Goose Hollow is also served by two major freeways: Interstate 405, which divides it from Downtown Portland, and U.S. Route 26, which passes under and through part of the neighborhood through the Vista Ridge Tunnels.

Portland's only co-operative apartment, the Vista Park, was built in 1959. At the time of construction it was the only co-operative apartment complex in the state of Oregon

The Goose Hollow Inn, a tavern on SW Jefferson, opened in 1967 was owned by former mayor Bud Clark.

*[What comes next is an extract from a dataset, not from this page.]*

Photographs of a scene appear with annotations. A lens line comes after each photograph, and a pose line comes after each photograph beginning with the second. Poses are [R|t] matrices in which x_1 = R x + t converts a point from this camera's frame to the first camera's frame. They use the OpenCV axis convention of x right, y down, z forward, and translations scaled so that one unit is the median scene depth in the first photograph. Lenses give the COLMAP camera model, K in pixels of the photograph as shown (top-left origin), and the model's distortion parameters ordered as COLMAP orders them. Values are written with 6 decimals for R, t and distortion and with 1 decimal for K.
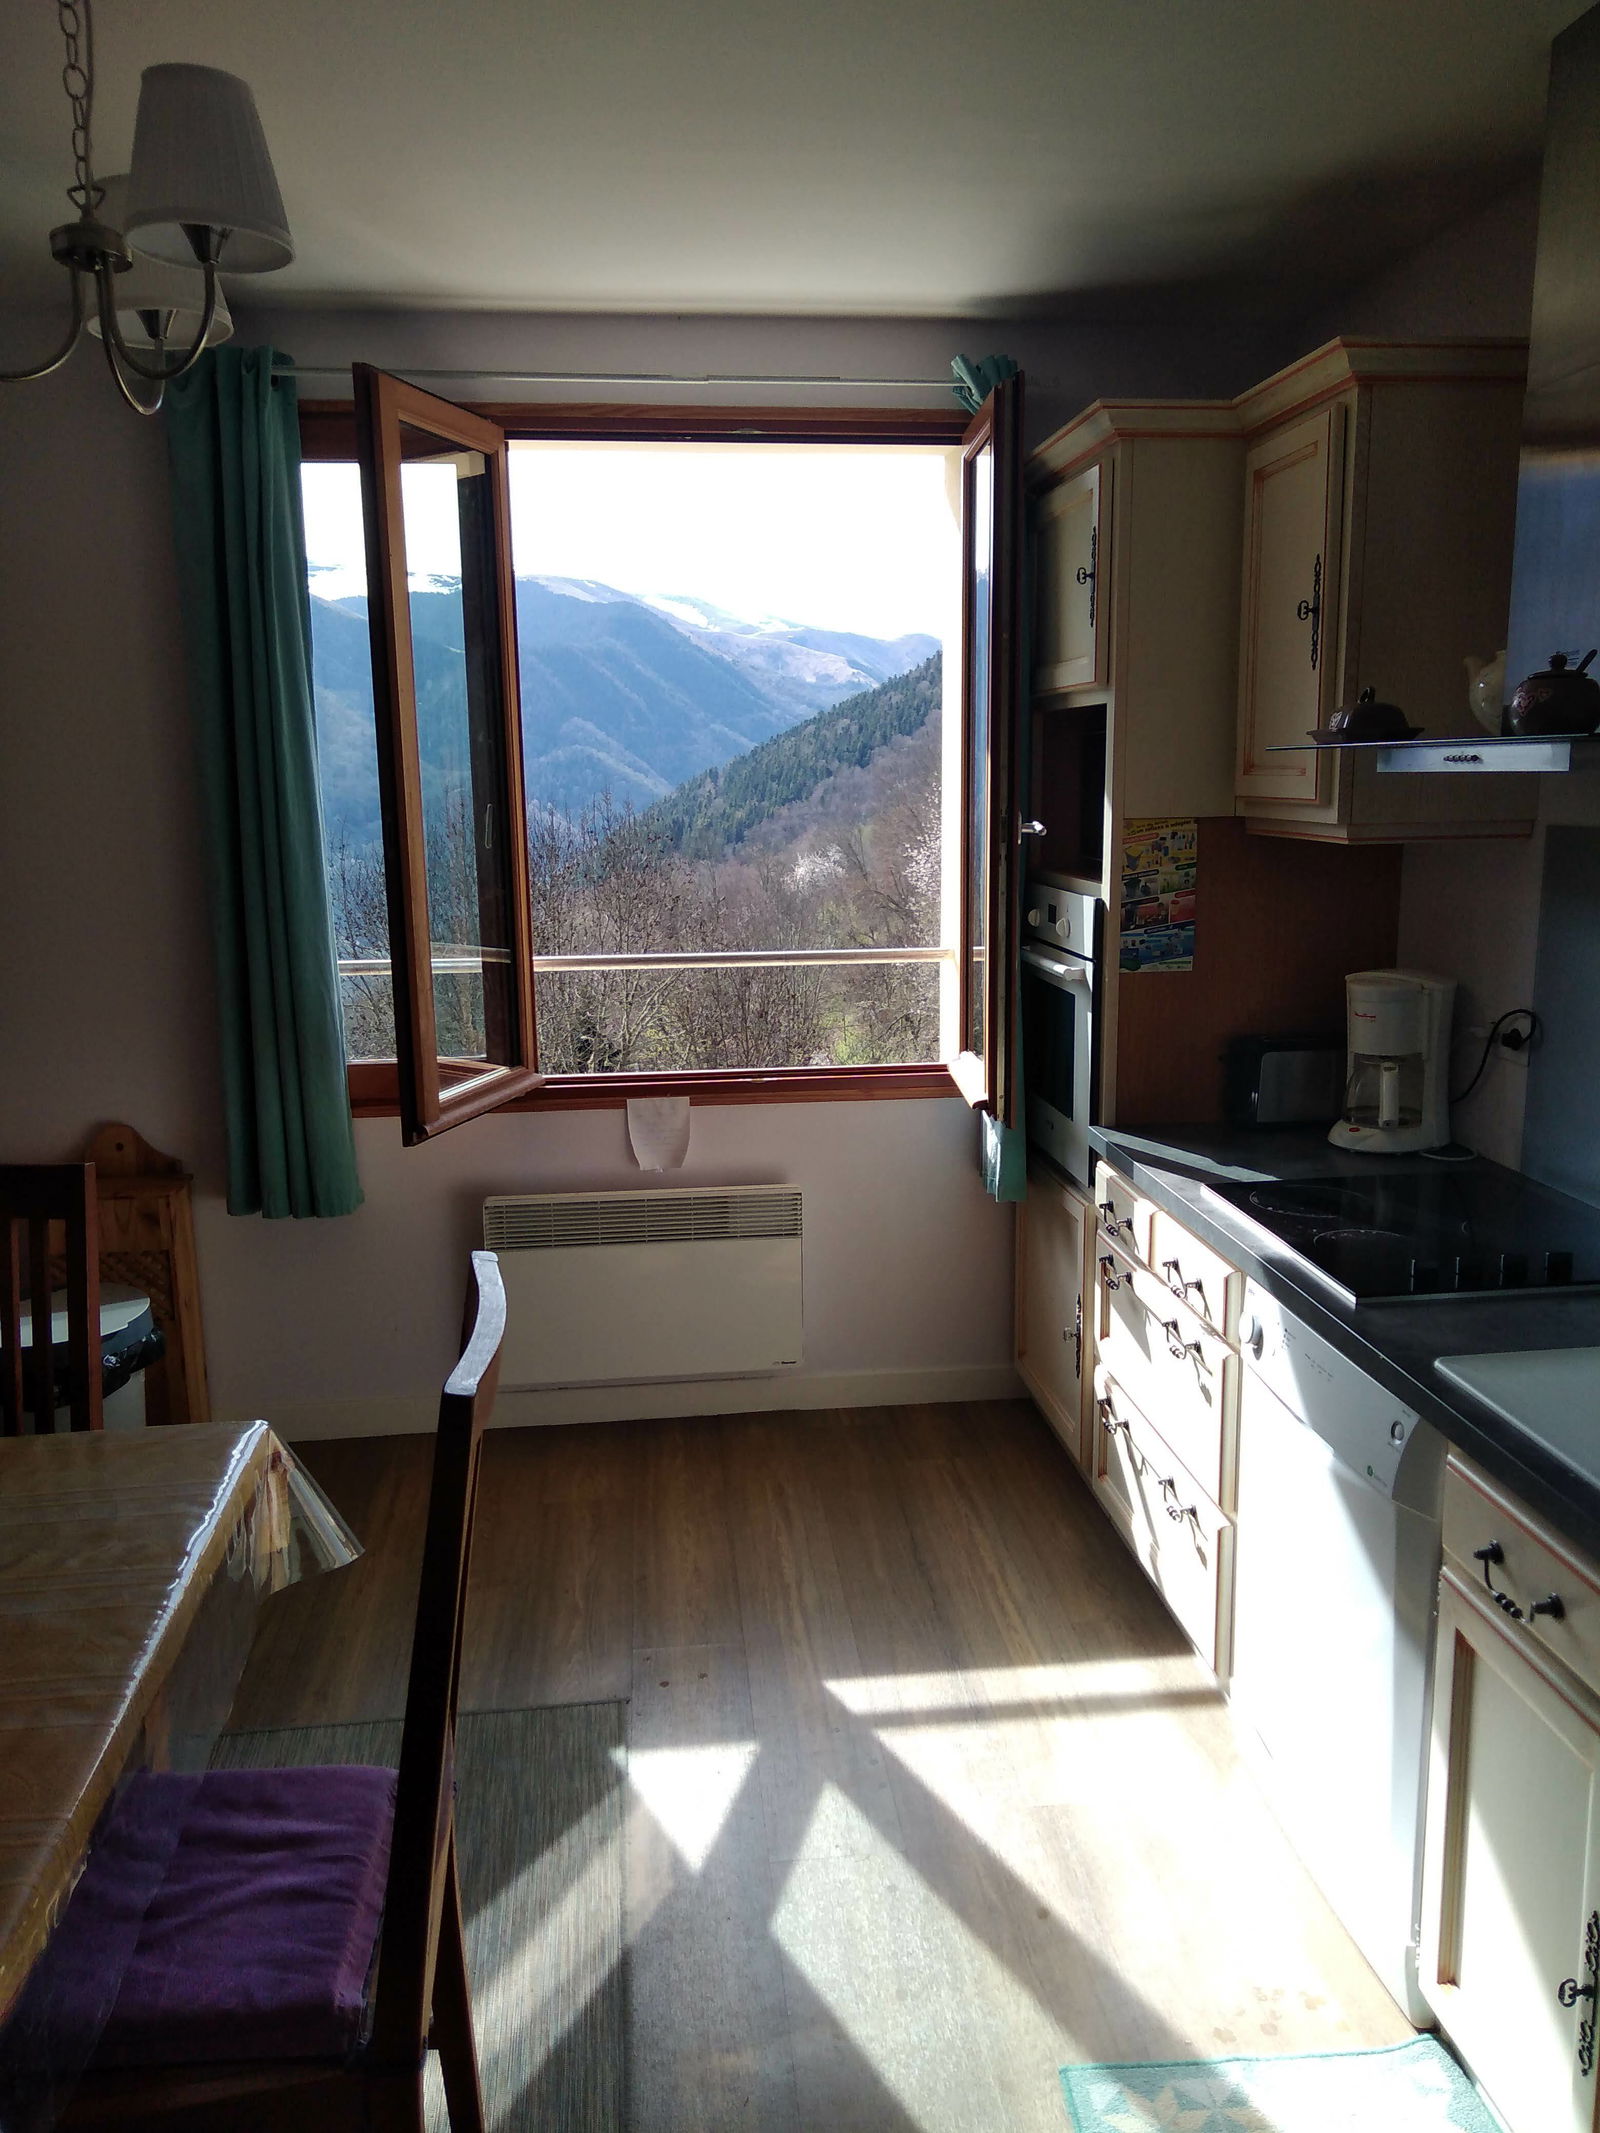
lens RADIAL K [[1554.8, 0, 850.5], [0, 1554.8, 1066.0], [0, 0, 1]] dist [0.015215, -0.009498]
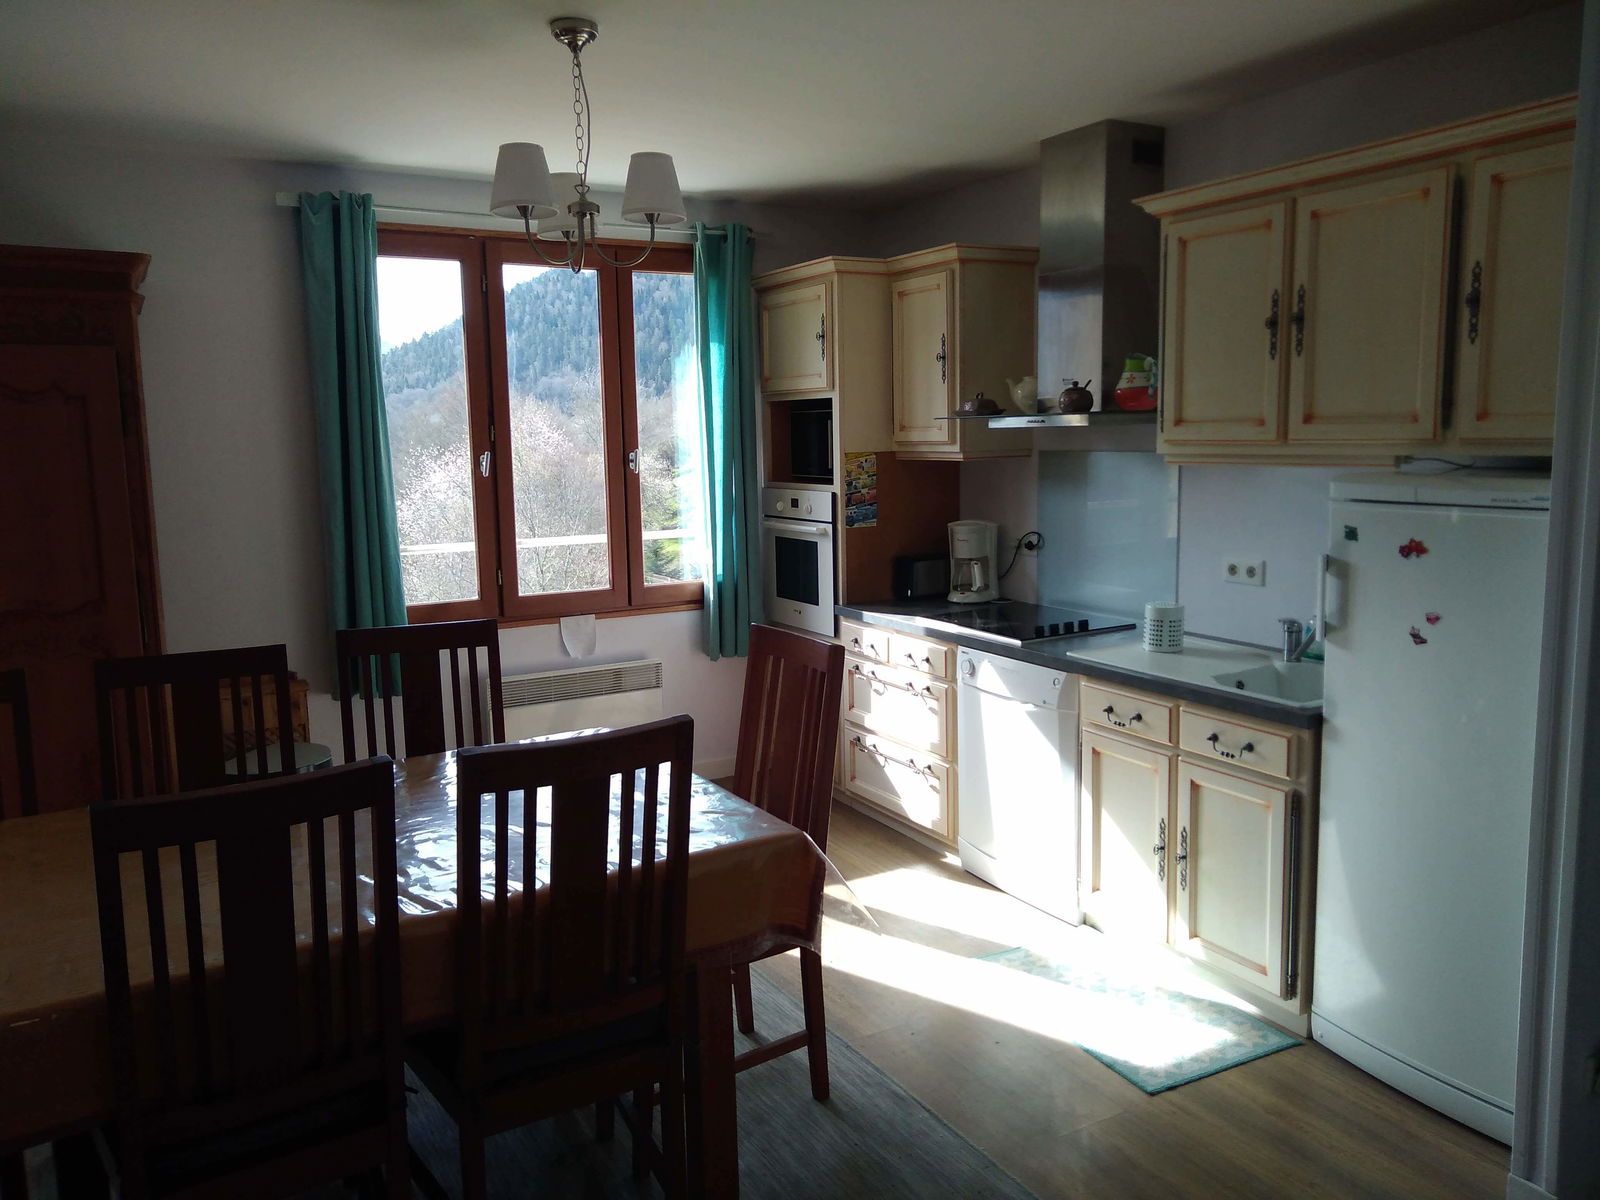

The Simpsons creator Matt Groening etched Bart Simpson into the East Sidewalk of SW 18th avenue in 1996 during construction of the now defunct Kings Hill/SW Salmon St station.

==Buildings==
- Artists Repertory Theatre - 1515 SW Morrison St
- Civic Tower - 1926 West Burnside St.
- KGW - 1501 SW Jefferson St.
- Multnomah Athletic Club - 1849 SW Salmon St.
- Press Blocks - 898 SW 17th St.
- Providence_Park - 1844 SW Morrison St.

==National Register of Historic Places==
- Bronaugh Apartments
- Brown Apartments
- Charles J. and Elsa Schnabel House
- Commodore Hotel
- David Campbell Memorial
- David T. and Nan Wood Honeyman House
- Dr. Noble Wiley Jones House
- Durham-Jacobs House
- Envoy Apartment Building
- Francis R. Chown House
- Gaston-Strong House
- Grace Kern House
- H.C. Wortman House
- Jacob Kamm House
- John Eben Young House
- King's Hill Historic District
- Levi Hexter House
- Mallory Hotel
- Neighbors of Woodcraft Building
- Portland Garden Club
- Rosamond Coursen and Walter R. Reed House
- Samuel W. King House
- Stratton-Cornelius House
- The Town Club
- W. R. Mackenzie House
- William and Annie MacMaster House
- Zion Lutheran Church

==Notable residents==
Notable residents of Goose Hollow have included: Daniel H. Lownsdale, Charles Erskine Scott Wood, Congresswoman Nan Wood Honeyman, Erskine Wood, Dr. Marie Equi, John Reed, Abigail Scott Duniway, Julius Meier, Dr. Lendon Smith, Pietro Belluschi, Matt Groening, Minor White, Milton Wilson, Chuck Palahniuk, former Mayor Bud Clark, Ken Shores, George Johanson, and Jean M. Auel.

==In popular culture==
A 1981 documentary film titled "the Hollow & the Hill" by Elizabeth Bunker and Mike McLeod was made to showcase the neighborhood. Through a grant from the city of Portland, the documentary was digitized in 2024.

The 1996 film Foxfire, the interior hallway scenes and a frog dissection scene were shot on site at Lincoln High School. The opening scenes for the 2004 film What the Bleep Do We Know!? were filmed in Goose Hollow and included views of the Vista Bridge and the Goose Hollow/SW Jefferson St MAX station. In 2010, the title shot for Portlandia was photographed from Goose Hollow's Vista Bridge.

To celebrate the 100 year anniversary of the Mulnomah Civic Center (now named Providence Park), the Portland Timbers, donned kits with a design paying homage to the venue. The Timbers have played home games at Providence Park since 1956. On September 5th, 2026, the Timbers hosted a Goose Hollow themed night celebrating the neighborhood in which they play. Plush Goose keychains wearing a green Portland Timbers scarf (named "Civic") were given away to the first 10,000 attendees and a limited edition run of Goose Hollow t-shirts, hoodies and scarfs were sold.

==Festivities==
Beginning in 2017, the Goose Hollow Foothills league has hosted an annual free to attend festival titled "Goose Hollow Days". The multi weekend events take place in the months of August, September and October and celebrates the neighborhood. Activies include picnics at Providence Park, street fairs, neighborhood walks, concert performances and raffles. In 2026, Goose Hollow Days celebrated the 100 year anniversary of the Vista Bridge with a dog walk and festivities.